» WHAT THE TASK ASKS
Please locate each line in the items below that contains the word "Theft" and copy those lines out in full.

* * *

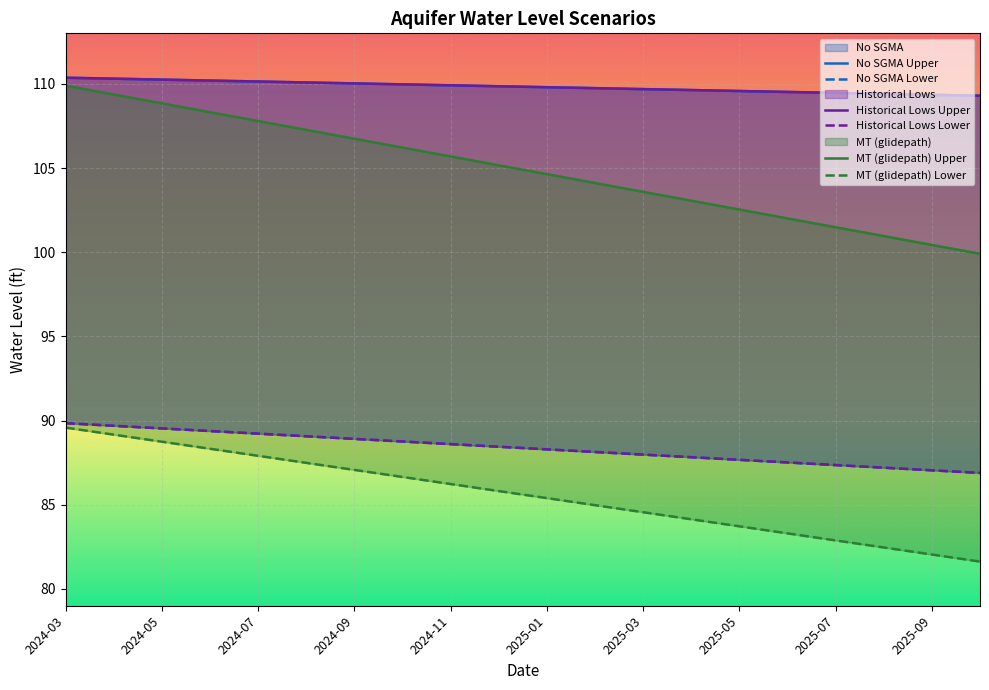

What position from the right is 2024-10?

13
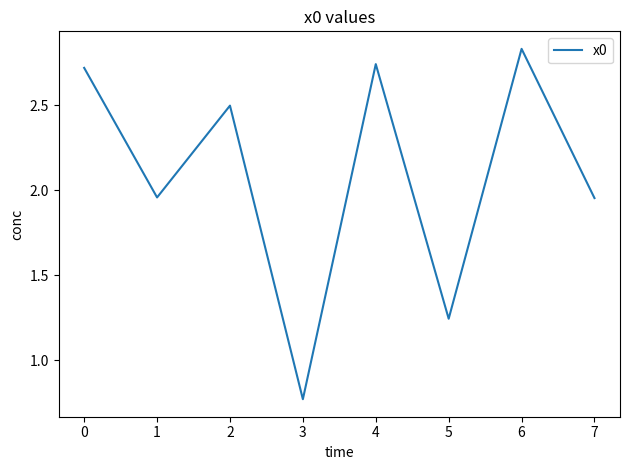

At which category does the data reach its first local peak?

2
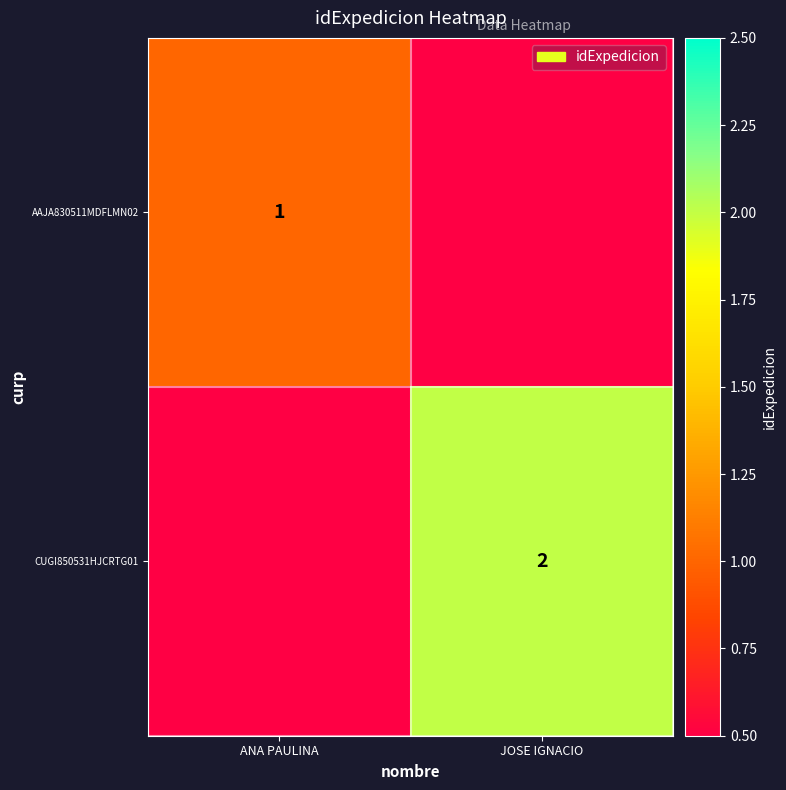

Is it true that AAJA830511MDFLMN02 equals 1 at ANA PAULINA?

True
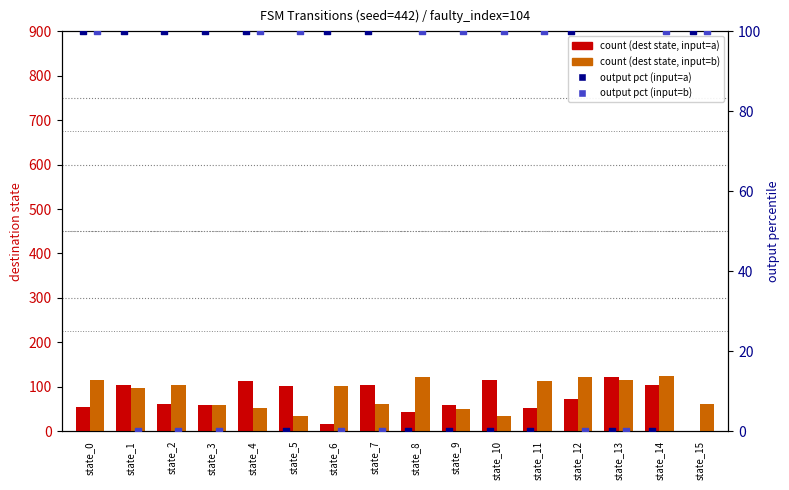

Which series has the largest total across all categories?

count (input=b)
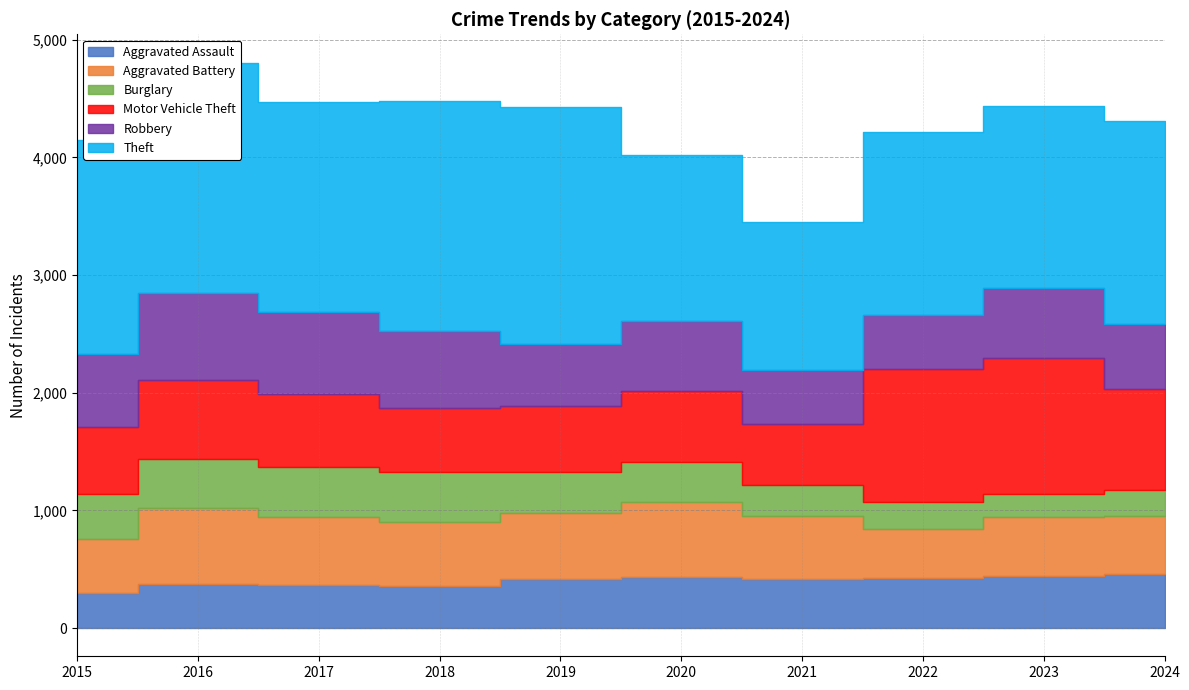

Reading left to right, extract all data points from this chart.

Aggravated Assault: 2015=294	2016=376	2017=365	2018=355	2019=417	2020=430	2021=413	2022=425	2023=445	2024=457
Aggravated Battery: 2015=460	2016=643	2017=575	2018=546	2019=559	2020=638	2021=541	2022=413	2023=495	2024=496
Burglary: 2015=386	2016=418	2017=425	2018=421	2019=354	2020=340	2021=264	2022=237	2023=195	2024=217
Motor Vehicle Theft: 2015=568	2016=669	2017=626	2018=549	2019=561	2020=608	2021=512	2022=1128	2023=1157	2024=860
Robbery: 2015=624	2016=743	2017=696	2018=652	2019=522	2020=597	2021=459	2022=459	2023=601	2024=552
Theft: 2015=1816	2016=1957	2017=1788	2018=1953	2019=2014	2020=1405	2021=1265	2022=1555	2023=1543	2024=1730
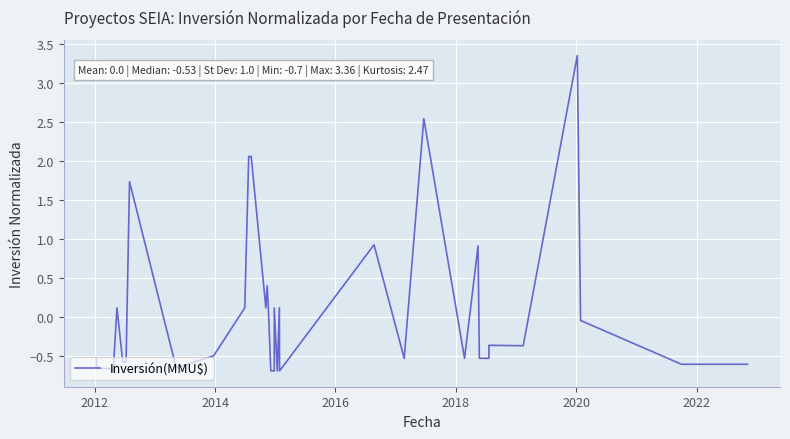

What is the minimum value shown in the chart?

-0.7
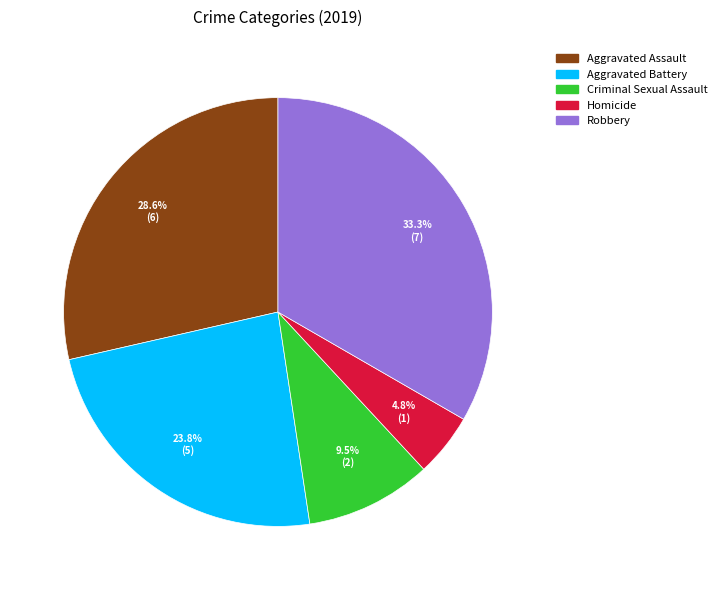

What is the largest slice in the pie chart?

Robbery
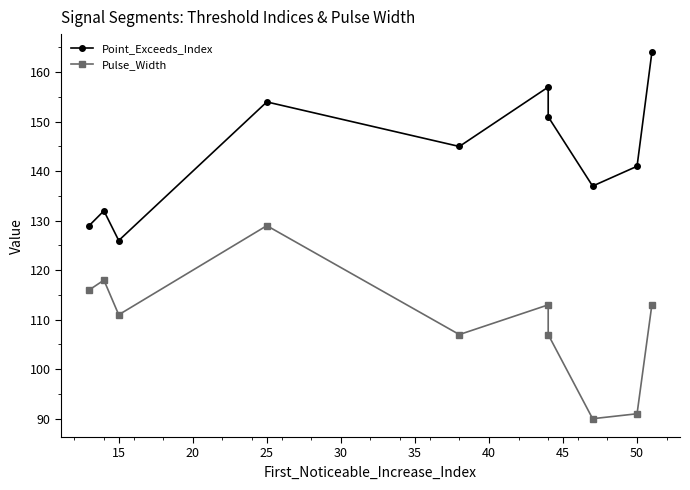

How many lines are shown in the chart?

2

* * *

» RESULT OF THIS TASK
Motor Vehicle Theft: 2015=568	2016=669	2017=626	2018=549	2019=561	2020=608	2021=512	2022=1128	2023=1157	2024=860
Theft: 2015=1816	2016=1957	2017=1788	2018=1953	2019=2014	2020=1405	2021=1265	2022=1555	2023=1543	2024=1730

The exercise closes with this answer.